BEGIN
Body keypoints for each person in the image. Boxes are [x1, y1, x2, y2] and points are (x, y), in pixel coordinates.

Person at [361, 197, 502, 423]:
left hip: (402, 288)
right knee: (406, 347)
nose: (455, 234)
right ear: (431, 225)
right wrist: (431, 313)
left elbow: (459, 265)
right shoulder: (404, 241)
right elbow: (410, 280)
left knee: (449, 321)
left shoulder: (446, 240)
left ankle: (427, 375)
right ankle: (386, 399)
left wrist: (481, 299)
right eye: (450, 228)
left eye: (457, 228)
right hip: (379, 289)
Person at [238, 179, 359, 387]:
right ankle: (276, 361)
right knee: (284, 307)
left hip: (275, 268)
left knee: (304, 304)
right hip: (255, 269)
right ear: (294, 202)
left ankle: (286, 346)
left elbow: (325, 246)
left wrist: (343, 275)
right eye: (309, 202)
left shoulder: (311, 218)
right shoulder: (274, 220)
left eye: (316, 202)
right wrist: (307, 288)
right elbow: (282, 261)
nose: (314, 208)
END
BEGIN
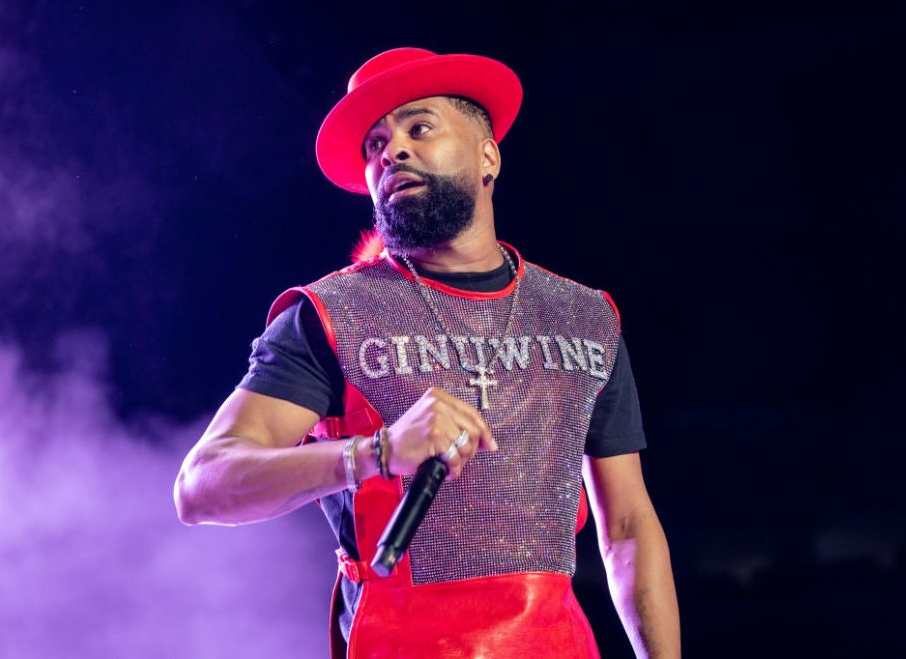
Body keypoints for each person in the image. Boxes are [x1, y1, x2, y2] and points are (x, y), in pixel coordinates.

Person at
END
BEGIN
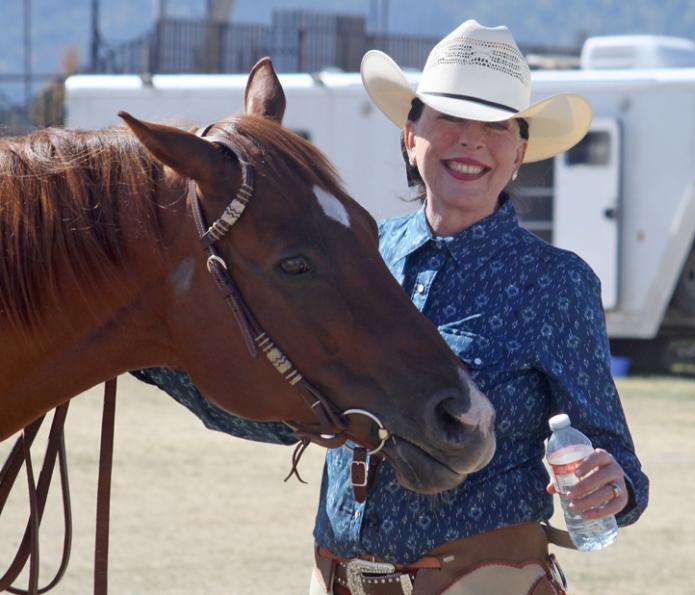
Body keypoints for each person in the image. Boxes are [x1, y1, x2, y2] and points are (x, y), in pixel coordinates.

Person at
END
Return exactly the lines above from the line that has "left ankle: (286, 346)" through the line that has "nose: (314, 208)", inclusive, and nothing else.

left ankle: (286, 346)
left elbow: (325, 246)
left wrist: (343, 275)
right eye: (309, 202)
left shoulder: (311, 218)
right shoulder: (274, 220)
left eye: (316, 202)
right wrist: (307, 288)
right elbow: (282, 261)
nose: (314, 208)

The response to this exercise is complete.